Cloning of the Alcaligenes latus polyhydroxyalkanoate biosynthesis genes and use of these genes for enhanced production of Poly(3-hydroxybutyrate) in Escherichia coli

Abstract

Polyhydroxyalkanoates (PHAs) are microbial polyesters that can be used as completely biodegradable polymers, but the high production cost prevents their use in a wide range of applications. Recombinant Escherichia coli strains harboring the Ralstonia eutropha PHA biosynthesis genes have been reported to have several advantages as PHA producers compared with wild-type PHA-producing bacteria. However, the PHA productivity (amount of PHA produced per unit volume per unit time) obtained with these recombinant E. coli strains has been lower than that obtained with the wild-type bacterium Alcaligenes latus. To endow the potentially superior PHA biosynthetic machinery to E. coli, we cloned the PHA biosynthesis genes from A. latus. The three PHA biosynthesis genes formed an operon with the order PHA synthase, beta-ketothiolase, and reductase genes and were constitutively expressed from the natural promoter in E. coli. Recombinant E. coli strains harboring the A. latus PHA biosynthesis genes accumulated poly(3-hydroxybutyrate) (PHB), a model PHA product, more efficiently than those harboring the R. eutropha genes. With a pH-stat fed-batch culture of recombinant E. coli harboring a stable plasmid containing the A. latus PHA biosynthesis genes, final cell and PHB concentrations of 194.1 and 141.6 g/liter, respectively, were obtained, resulting in a high productivity of 4.63 g of PHB/liter/h.

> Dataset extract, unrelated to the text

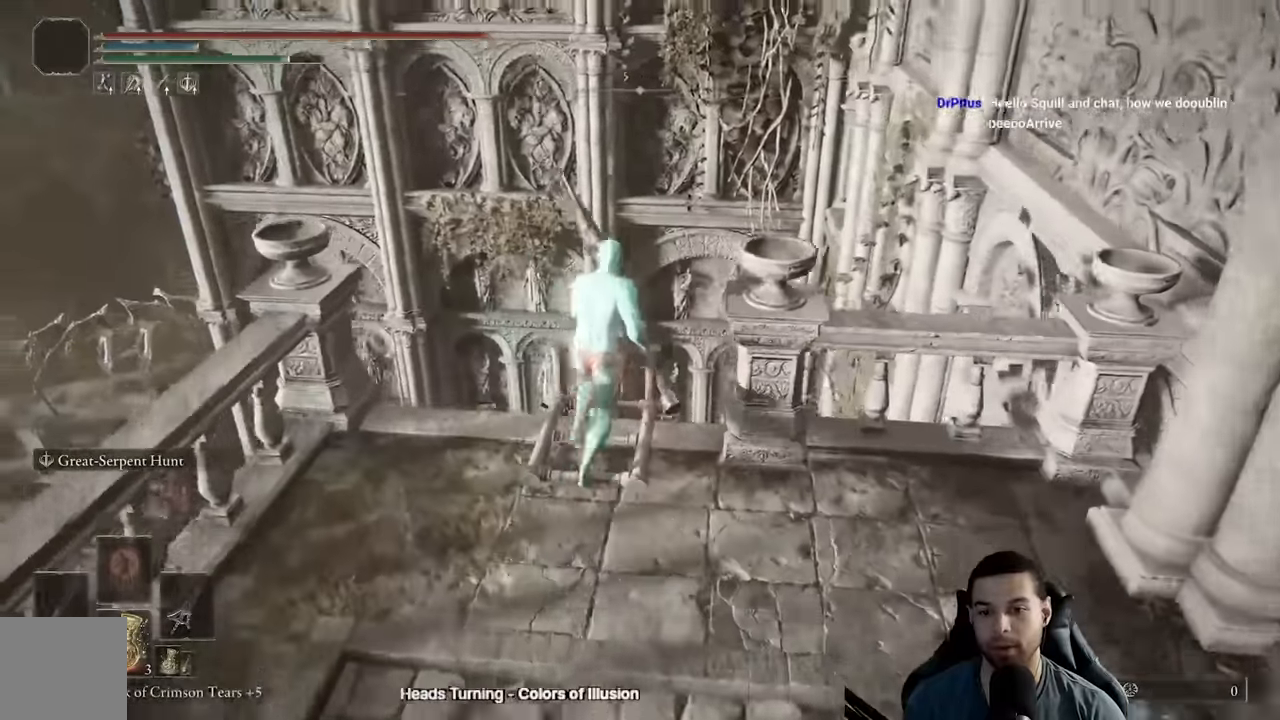
{"buttons": [], "left_stick": "up", "right_stick": "center", "events": [[34, "left_stick", "center"], [234, "left_stick", "up"], [367, "right_stick", "center"]]}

This improvement should allow recombinant E. coli to be used for the production of PHB with a high level of economic competitiveness.

FIG. 1

Organization of A. latus PHA biosynthesis genes. (A) Restriction map of the AL63 fragment. (B) Organization of phaC_Al, phaA_Al, phaB_Al, and ORF4. aa, amino acids.

FIG. 2

Construction of pJC1, pJC2, pJC3, and pJC4. Abbreviations: stb, parB locus of plasmid R1; ORI, origin of replication. Bold lines and arrows represent the DNA fragment from A. latus.

FIG. 3

Growth of recombinant E. coli strains harboring various plasmids and PHB production after cultivation at 30°C for 66 h in defined R medium containing 20 g of glucose per liter (L).

FIG. 4

Time profile of cell concentration, PHB concentration, and PHB content during fed-batch culturing of XL1-Blue(pJC4) in chemically defined medium. L, liter.